• SUPPLIED DATA:

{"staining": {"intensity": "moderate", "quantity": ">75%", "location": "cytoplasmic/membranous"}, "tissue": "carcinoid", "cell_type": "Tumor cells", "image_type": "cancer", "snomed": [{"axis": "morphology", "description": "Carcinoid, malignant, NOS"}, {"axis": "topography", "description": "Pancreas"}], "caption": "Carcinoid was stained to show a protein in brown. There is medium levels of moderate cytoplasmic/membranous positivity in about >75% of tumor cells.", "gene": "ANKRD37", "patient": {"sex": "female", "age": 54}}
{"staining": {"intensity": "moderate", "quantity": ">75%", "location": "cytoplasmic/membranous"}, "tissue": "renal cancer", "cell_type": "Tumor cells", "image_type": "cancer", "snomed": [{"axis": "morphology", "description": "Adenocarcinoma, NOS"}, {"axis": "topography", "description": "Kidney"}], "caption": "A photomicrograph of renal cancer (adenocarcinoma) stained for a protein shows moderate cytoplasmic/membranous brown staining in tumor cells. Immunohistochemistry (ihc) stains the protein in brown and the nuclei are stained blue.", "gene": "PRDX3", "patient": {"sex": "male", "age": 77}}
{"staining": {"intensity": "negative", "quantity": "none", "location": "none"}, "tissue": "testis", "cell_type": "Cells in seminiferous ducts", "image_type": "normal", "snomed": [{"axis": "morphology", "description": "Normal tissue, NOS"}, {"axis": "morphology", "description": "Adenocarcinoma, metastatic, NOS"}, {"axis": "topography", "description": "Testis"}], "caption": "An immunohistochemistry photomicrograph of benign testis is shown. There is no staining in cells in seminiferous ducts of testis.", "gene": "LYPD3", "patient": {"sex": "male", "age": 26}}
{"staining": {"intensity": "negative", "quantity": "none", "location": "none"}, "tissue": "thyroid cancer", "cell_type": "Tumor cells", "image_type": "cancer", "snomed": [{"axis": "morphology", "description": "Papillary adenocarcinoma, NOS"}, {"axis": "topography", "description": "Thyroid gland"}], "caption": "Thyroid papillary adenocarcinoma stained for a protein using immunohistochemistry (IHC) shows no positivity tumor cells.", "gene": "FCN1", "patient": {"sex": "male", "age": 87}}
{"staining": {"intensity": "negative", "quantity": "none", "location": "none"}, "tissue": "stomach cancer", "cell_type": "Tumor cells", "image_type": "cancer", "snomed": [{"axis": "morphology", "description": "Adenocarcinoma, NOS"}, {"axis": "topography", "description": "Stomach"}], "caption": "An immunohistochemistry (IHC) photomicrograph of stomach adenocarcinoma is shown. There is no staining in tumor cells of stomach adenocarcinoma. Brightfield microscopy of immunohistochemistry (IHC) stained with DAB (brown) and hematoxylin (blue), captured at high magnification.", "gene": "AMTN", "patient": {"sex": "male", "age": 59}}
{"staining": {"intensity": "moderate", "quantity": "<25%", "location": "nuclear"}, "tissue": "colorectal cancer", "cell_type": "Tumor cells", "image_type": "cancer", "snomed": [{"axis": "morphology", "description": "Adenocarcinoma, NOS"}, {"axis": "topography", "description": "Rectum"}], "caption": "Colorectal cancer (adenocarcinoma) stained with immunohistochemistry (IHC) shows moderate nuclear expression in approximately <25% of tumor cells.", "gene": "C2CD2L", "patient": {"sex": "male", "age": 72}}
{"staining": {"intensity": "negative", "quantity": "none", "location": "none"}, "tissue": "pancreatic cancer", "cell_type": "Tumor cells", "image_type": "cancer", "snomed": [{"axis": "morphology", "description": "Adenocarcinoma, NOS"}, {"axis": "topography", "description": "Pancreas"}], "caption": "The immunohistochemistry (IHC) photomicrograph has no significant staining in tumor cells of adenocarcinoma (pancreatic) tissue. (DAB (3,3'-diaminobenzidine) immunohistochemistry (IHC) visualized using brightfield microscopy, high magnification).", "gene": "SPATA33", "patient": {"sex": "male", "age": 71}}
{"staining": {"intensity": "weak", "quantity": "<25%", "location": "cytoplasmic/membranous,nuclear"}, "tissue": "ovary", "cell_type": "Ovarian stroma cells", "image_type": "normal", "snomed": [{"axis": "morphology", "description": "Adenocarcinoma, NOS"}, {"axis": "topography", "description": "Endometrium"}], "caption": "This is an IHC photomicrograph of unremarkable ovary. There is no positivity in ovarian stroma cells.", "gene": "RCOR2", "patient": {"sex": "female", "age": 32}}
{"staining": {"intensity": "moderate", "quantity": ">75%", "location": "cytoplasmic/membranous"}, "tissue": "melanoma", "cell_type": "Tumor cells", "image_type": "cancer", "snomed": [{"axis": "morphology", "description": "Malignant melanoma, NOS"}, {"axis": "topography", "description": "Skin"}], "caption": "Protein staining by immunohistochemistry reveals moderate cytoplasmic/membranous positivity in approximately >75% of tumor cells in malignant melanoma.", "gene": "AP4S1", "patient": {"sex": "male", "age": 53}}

• WHAT IS NEEDED:
Here the job is to restate all of the data word for word.

• RESULT:
{"staining": {"intensity": "moderate", "quantity": ">75%", "location": "cytoplasmic/membranous"}, "tissue": "carcinoid", "cell_type": "Tumor cells", "image_type": "cancer", "snomed": [{"axis": "morphology", "description": "Carcinoid, malignant, NOS"}, {"axis": "topography", "description": "Pancreas"}], "caption": "Carcinoid was stained to show a protein in brown. There is medium levels of moderate cytoplasmic/membranous positivity in about >75% of tumor cells.", "gene": "ANKRD37", "patient": {"sex": "female", "age": 54}}
{"staining": {"intensity": "moderate", "quantity": ">75%", "location": "cytoplasmic/membranous"}, "tissue": "renal cancer", "cell_type": "Tumor cells", "image_type": "cancer", "snomed": [{"axis": "morphology", "description": "Adenocarcinoma, NOS"}, {"axis": "topography", "description": "Kidney"}], "caption": "A photomicrograph of renal cancer (adenocarcinoma) stained for a protein shows moderate cytoplasmic/membranous brown staining in tumor cells. Immunohistochemistry (ihc) stains the protein in brown and the nuclei are stained blue.", "gene": "PRDX3", "patient": {"sex": "male", "age": 77}}
{"staining": {"intensity": "negative", "quantity": "none", "location": "none"}, "tissue": "testis", "cell_type": "Cells in seminiferous ducts", "image_type": "normal", "snomed": [{"axis": "morphology", "description": "Normal tissue, NOS"}, {"axis": "morphology", "description": "Adenocarcinoma, metastatic, NOS"}, {"axis": "topography", "description": "Testis"}], "caption": "An immunohistochemistry photomicrograph of benign testis is shown. There is no staining in cells in seminiferous ducts of testis.", "gene": "LYPD3", "patient": {"sex": "male", "age": 26}}
{"staining": {"intensity": "negative", "quantity": "none", "location": "none"}, "tissue": "thyroid cancer", "cell_type": "Tumor cells", "image_type": "cancer", "snomed": [{"axis": "morphology", "description": "Papillary adenocarcinoma, NOS"}, {"axis": "topography", "description": "Thyroid gland"}], "caption": "Thyroid papillary adenocarcinoma stained for a protein using immunohistochemistry (IHC) shows no positivity tumor cells.", "gene": "FCN1", "patient": {"sex": "male", "age": 87}}
{"staining": {"intensity": "negative", "quantity": "none", "location": "none"}, "tissue": "stomach cancer", "cell_type": "Tumor cells", "image_type": "cancer", "snomed": [{"axis": "morphology", "description": "Adenocarcinoma, NOS"}, {"axis": "topography", "description": "Stomach"}], "caption": "An immunohistochemistry (IHC) photomicrograph of stomach adenocarcinoma is shown. There is no staining in tumor cells of stomach adenocarcinoma. Brightfield microscopy of immunohistochemistry (IHC) stained with DAB (brown) and hematoxylin (blue), captured at high magnification.", "gene": "AMTN", "patient": {"sex": "male", "age": 59}}
{"staining": {"intensity": "moderate", "quantity": "<25%", "location": "nuclear"}, "tissue": "colorectal cancer", "cell_type": "Tumor cells", "image_type": "cancer", "snomed": [{"axis": "morphology", "description": "Adenocarcinoma, NOS"}, {"axis": "topography", "description": "Rectum"}], "caption": "Colorectal cancer (adenocarcinoma) stained with immunohistochemistry (IHC) shows moderate nuclear expression in approximately <25% of tumor cells.", "gene": "C2CD2L", "patient": {"sex": "male", "age": 72}}
{"staining": {"intensity": "negative", "quantity": "none", "location": "none"}, "tissue": "pancreatic cancer", "cell_type": "Tumor cells", "image_type": "cancer", "snomed": [{"axis": "morphology", "description": "Adenocarcinoma, NOS"}, {"axis": "topography", "description": "Pancreas"}], "caption": "The immunohistochemistry (IHC) photomicrograph has no significant staining in tumor cells of adenocarcinoma (pancreatic) tissue. (DAB (3,3'-diaminobenzidine) immunohistochemistry (IHC) visualized using brightfield microscopy, high magnification).", "gene": "SPATA33", "patient": {"sex": "male", "age": 71}}
{"staining": {"intensity": "weak", "quantity": "<25%", "location": "cytoplasmic/membranous,nuclear"}, "tissue": "ovary", "cell_type": "Ovarian stroma cells", "image_type": "normal", "snomed": [{"axis": "morphology", "description": "Adenocarcinoma, NOS"}, {"axis": "topography", "description": "Endometrium"}], "caption": "This is an IHC photomicrograph of unremarkable ovary. There is no positivity in ovarian stroma cells.", "gene": "RCOR2", "patient": {"sex": "female", "age": 32}}
{"staining": {"intensity": "moderate", "quantity": ">75%", "location": "cytoplasmic/membranous"}, "tissue": "melanoma", "cell_type": "Tumor cells", "image_type": "cancer", "snomed": [{"axis": "morphology", "description": "Malignant melanoma, NOS"}, {"axis": "topography", "description": "Skin"}], "caption": "Protein staining by immunohistochemistry reveals moderate cytoplasmic/membranous positivity in approximately >75% of tumor cells in malignant melanoma.", "gene": "AP4S1", "patient": {"sex": "male", "age": 53}}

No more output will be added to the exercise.